Jean Stéphane Camerini, propriétaire du golf Old Course de Cannes-Mandelieu
"Nous avons initié cette réflexion de longue date. La station d’épuration Aquaviva, située à proximité, est de dernière génération. La qualité de l’eau permet cette réutilisation, énumère Jean Stéphane Camerini, le propriétaire du golf. Il y a eu des batteries de tests de la part de l’Agence régionale de santé. On est face à un mille-feuille administratif."
Dix ans après, le mille-feuille n’est pas encore digéré, puisqu’il manque "un dernier coup de tampon". Mais on n’a jamais été aussi près du but, assure encore le responsable.
L'expérience de 2022
La sécheresse de l’an passé a agi "comme un déclencheur". Dernier signal, la venue à Cannes de Cristophe Béchu, ministre de la transition écologique, promettant un décret facilitateur dans le cadre du plan eau du gouvernement.
"Les solutions vont devoir être mises en œuvre beaucoup plus rapidement"

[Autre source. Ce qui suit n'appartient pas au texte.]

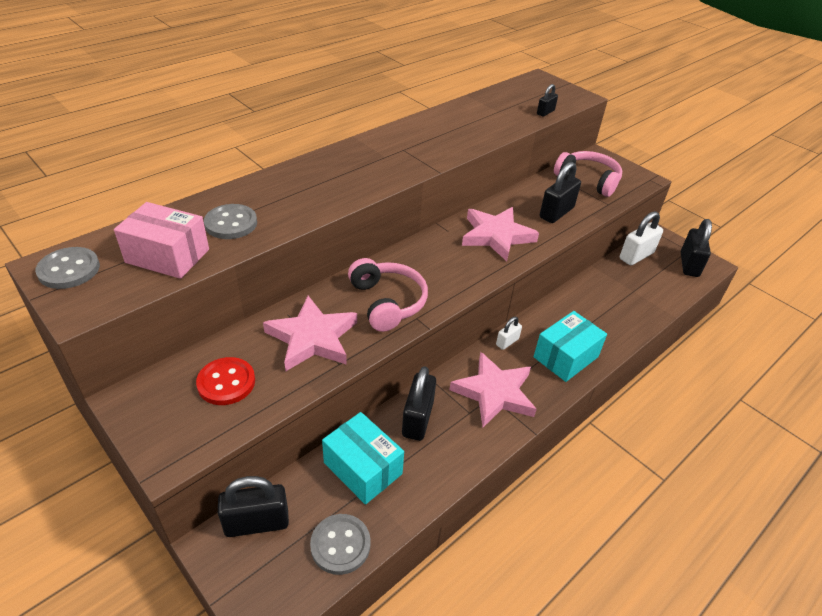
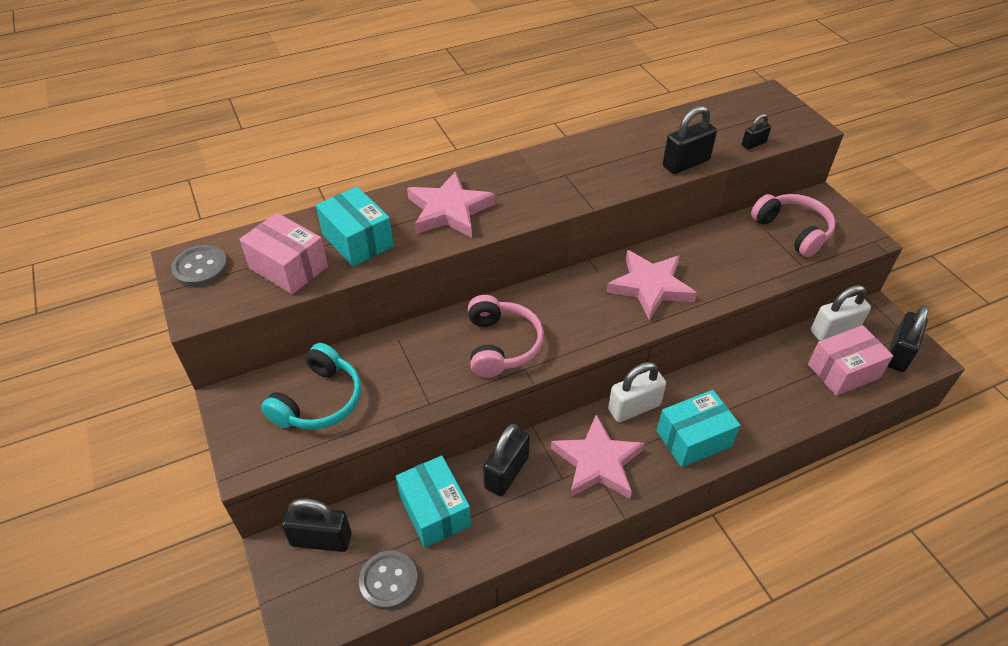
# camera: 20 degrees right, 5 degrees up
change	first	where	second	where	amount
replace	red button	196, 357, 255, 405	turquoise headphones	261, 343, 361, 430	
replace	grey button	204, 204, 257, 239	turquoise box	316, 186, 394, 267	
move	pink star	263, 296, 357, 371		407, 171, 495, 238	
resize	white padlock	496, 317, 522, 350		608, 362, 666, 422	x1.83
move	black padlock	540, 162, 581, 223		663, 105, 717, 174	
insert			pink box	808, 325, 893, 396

Philippe Denis, chez Veolia Eau
"Les solutions vont devoir être mises en œuvre beaucoup plus rapidement, estime aussi Philippe Denis, directeur du développement à Veolia Eau, région Méditerranée. On parle d’irrigation, de golfs, de nettoyage de voiries, de vignobles, tout un panel d’utilisations."
Le poids des études
Quant à la simplification attendue, le spécialiste de Veolia admet que "la réglementation rigidifie beaucoup de choses, car elle impose de faire de longues études". Selon lui, "les process sont connus et maîtrisés aujourd’hui, et il n’est pas nécessaire de passer des années à faire des études".
Sur le papier, le golf de Cannes-Mandelieu sera en partie arrosé par de l’eau réutilisée, dès cet été. "Les travaux de raccordement sont programmés pour la première semaine de mai." Les vannes attendent et le temps presse.

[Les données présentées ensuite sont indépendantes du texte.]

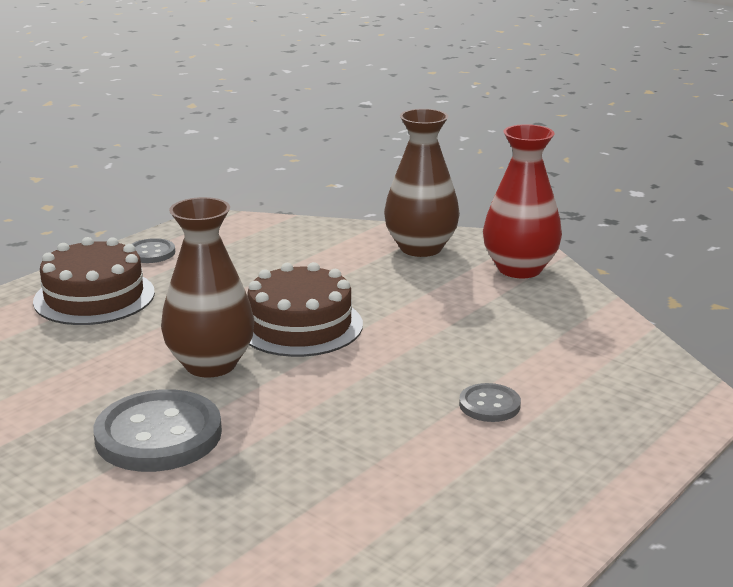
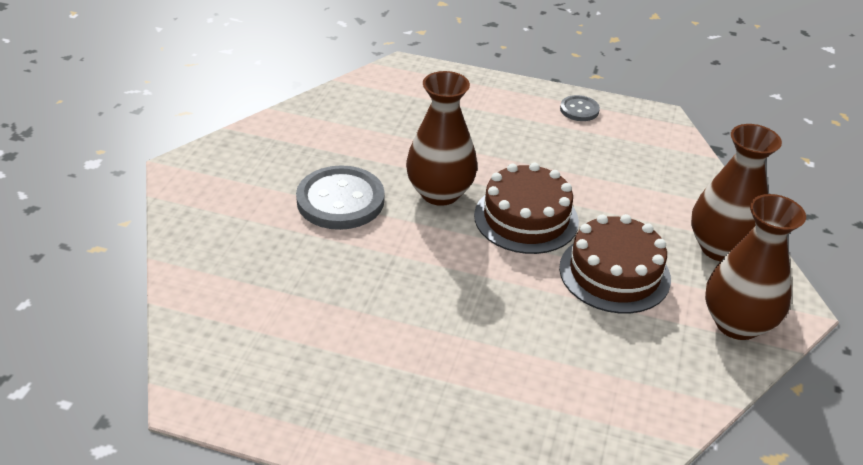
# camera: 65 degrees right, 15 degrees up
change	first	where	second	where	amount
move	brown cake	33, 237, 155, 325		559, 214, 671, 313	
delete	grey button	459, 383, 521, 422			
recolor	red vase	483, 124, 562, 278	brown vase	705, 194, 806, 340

Le 13 mars dernier, le préfet des Alpes-Maritimes a déclenché le seuil alerte sécheresse dans tout le département, ce qui englobe une interdiction d’arroser en journée.
"L’économie des usages de l’eau est indispensable, indépendamment du contexte dans lequel on vit, prévient-on chez Veolia. On ne peut pas vouloir faire de la Réut si on n’essaie pas d’éduquer l’ensemble des usagers dans la recherche d’économies."
Déjà 26 % d’économie
Sur son golf de 74 hectares, Jean Stéphane Camerini ambitionne de baisser la consommation d’eau de 40 %. Un objectif réalisable selon lui. "Nous l’avons déjà baissé d’un quart. L’été 2022, nous avons volontairement anticipé de quinze jours les restrictions de l’arrêté préfectoral."
"Nous nous habituons à moins d’eau et nous adaptons nos pratiques."
En attendant le raccordement à l’eau réutilisée, c’est de l’eau brute, "et non une eau potable", qui irrigue le gazon. Ou plutôt, les gazons. "Nous nous habituons à moins d’eau et nous adaptons nos pratiques."
Nouveau sur les cours, le Bermuda ibiza. Non une mode vestimentaire de vacanciers, mais une variété de gazon résistante à la sécheresse, la chaleur, aux maladies. "Nous avons commencé un travail d’information avec notre clientèle, pour faire connaître cette plante, détaille Julian Simon, directeur adjoint du golf. Car elle jaunit en hiver. On nous demandait si on n’arrosait plus."
La plante entre en dormance, pour mieux reverdir dès le printemps. Il faut accepter cette couleur fanée pendant l’hiver. Puis, une fois Ibiza bien installé, les besoins en eau diminuent de façon considérable.
Autre changement, les sols sont comme percés en surface, "décompactés", par de petits trous comblés de sable. Pour permettre à l’eau de mieux pénétrer.
Avec leurs étendues verdoyantes, les golfs savent être sous les regards, au risque de l’opprobre public, quand l’heure des restrictions d’eau arrive. "Souvent le golf n’est pas bien perçu, il est important de communiquer sur ce qu’on fait. Il ne serait pas normal qu’il y ait deux poids deux mesures. Et ce n’est pas le cas."
Cet hiver, à cause du manque de pluie, il a fallu arroser. Cet été sera peut-être envisagé avec plus de sérénité. Enfin… s’il y a la "Réut".